### [Texto fornecido]
——————

Caso Egon Butzke
Entre tantos outros casos não solucionados, podemos encontrar o do vereador Egon Butzke do PFL (Partido da Frente Liberal, atual DEM). Aos 38 anos e no último ano de seu segundo mandato, ele foi morto com 10 facadas em frente ao portão de sua casa no dia 02 de agosto de 2004. Fato que chocou a região.
Se manteve na posição de vereador por quase oito anos. Em todo esse tempo, nunca se envolveu em brigas políticas, partidárias ou irregularidades.
“Ele era um vereador extremamente ativo. Fez mais por essa cidade do que muitos outros. Uma pena o que aconteceu com ele e a forma brutal como o fizeram. Apesar de o crime nunca ter sido desvendado verdadeiramente e divulgado os autores, todos da cidade sabem quem foi.”, afirma moradora local.
As investigações do caso iniciaram nas mãos do delegado Rodrigo Emanuel Marchetti do Departamento Estadual de Investigações Criminais (DEIC) de Blumenau. No início, foram levantadas três possíveis hipóteses para os autores do crime: a) crime político, pelo seu envolvimento com a cassação do prefeito; b) vingança de traficantes de drogas, por ter citado na tribuna a venda de drogas em determinado bairro da cidade; e c) vingança de proprietários de uma casa de prostituição, por ele ter liderado uma campanha para erradicar a prostituição no bairro onde morava.
Em entrevista, sua esposa explica as hipóteses. Sobre a questão envolvendo drogas, ela diz ter sido apenas um pronunciamento elogiando a ação da polícia numa ocorrência quando foram presas umas três pessoas que estavam vendendo maconha. Sobre os casos de prostituição, Eliane explicou que o fato aconteceu cinco anos antes do assassinato, quando Egon presidia a associação de moradores do bairro e apoiou um abaixo-assinado pedindo o fim dos prostíbulos. Mas o caso foi equacionado.
Com o andamento das investigações, apenas a primeira hipótese pareceu válida e se manteve como principal.

——————

### [Exercícios]
#1 Reescreva em forma de lista o parágrafo do texto sobre o caso Egon Butzke que começa com "As investigações do caso iniciaram", mantendo os fatos principais.
#2 Dê continuidade ao texto sobre o caso Egon Butzke, começando logo após a última frase apresentada.

### [Dados fornecidos]
——————

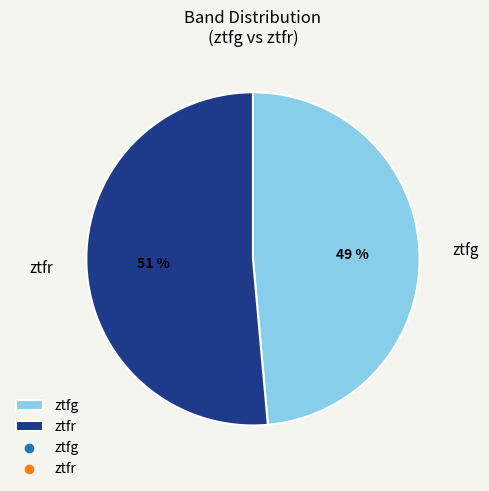

What percentage is the ztfg slice, to the nearest percent?

49%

——————

### [Respostas por item]
#1
- Investigação iniciada pelo delegado Rodrigo Emanuel Marchetti, do Departamento Estadual de Investigações Criminais (DEIC) de Blumenau.
- Três hipóteses levantadas no início:
  - crime político, pelo envolvimento do vereador com a cassação do prefeito;
  - vingança de traficantes de drogas, por ele ter citado na tribuna a venda de drogas em determinado bairro;
  - vingança de proprietários de uma casa de prostituição, por ele ter liderado uma campanha para erradicar a prostituição no bairro onde morava.

#2
Marchetti prendeu 3 suspeitos que acabaram sendo liberados por falta de provas. Apreendeu uma faca e um revólver que, suspostamente, teriam sido as armas utilizadas no crime, porém, a perícia técnica não indicou relação de causalidade com o crime. Havia um quarto suspeito que não foi localizado. Foram tomados 60 depoimentos, contudo não foram suficientes para identificar o autor e o motivo do crime.
Vários são os fatos que tornam hipótese de crime político como sendo a mais provável e verídica. Ele foi eleito para presidir a Comissão Processante da Câmara de Vereadores de Rodeio e a CPI que culminaria na cassação do prefeito da época, Antônio José Venturi (PMDB). Sua esposa afirma que no dia em que a eleição para presidente da comissão aconteceu, o vereador chegou em casa alegando que teriam armado para ele presidi-la e que estava descontente com o ocorrido. “Ele chegou em casa e disse que estava com o nome marcado.”
Eliane conta que várias vezes tentaram comprar o silêncio de Egon: “ele era um homem bom, queria que o que era correto fosse feito. Nunca aceitou propina que ofereciam para comprar seu silêncio. Hoje penso que se ele tivesse aceitado, se ele fosse um corrupto, nada disso teria acontecido.”
Entenda o caso da cassação
Em 2002 foi aberto o processo que culminaria da cassação do prefeito Antônio Venturi. O processo deu início quando as responsáveis pelas secretarias da Saúde e Educação do município o denunciaram por suspeita de desvio de recursos públicos.
O promotor responsável pelo caso, pediu ao Tribunal de Contas do Estado de Santa Catarina que uma auditoria especial fosse encaminhada para a cidade para que os dados fossem devidamente analisados.
Em maio de 2003, o Promotor propôs uma ação civil pública por improbidade administrativa, acusando o prefeito de desvio de recursos. Então, ele foi afastado do seu cargo em 30 de junho.
Em 14 de julho ele foi reintegrado pelo Tribunal de Justiça de Santa Catarina, e em novembro de 2003 foi afastado novamente pelo Tribunal. Em 7 de abril desse ano ele voltou a ser reintegrado pelo STJ, que entendeu que a competência para julgar não era da Primeira Instância.
A CPI então foi votada no plenário da Câmara dos Vereadores em 2004, onde então ficou decretada a cassação do mandato do prefeito em exercício.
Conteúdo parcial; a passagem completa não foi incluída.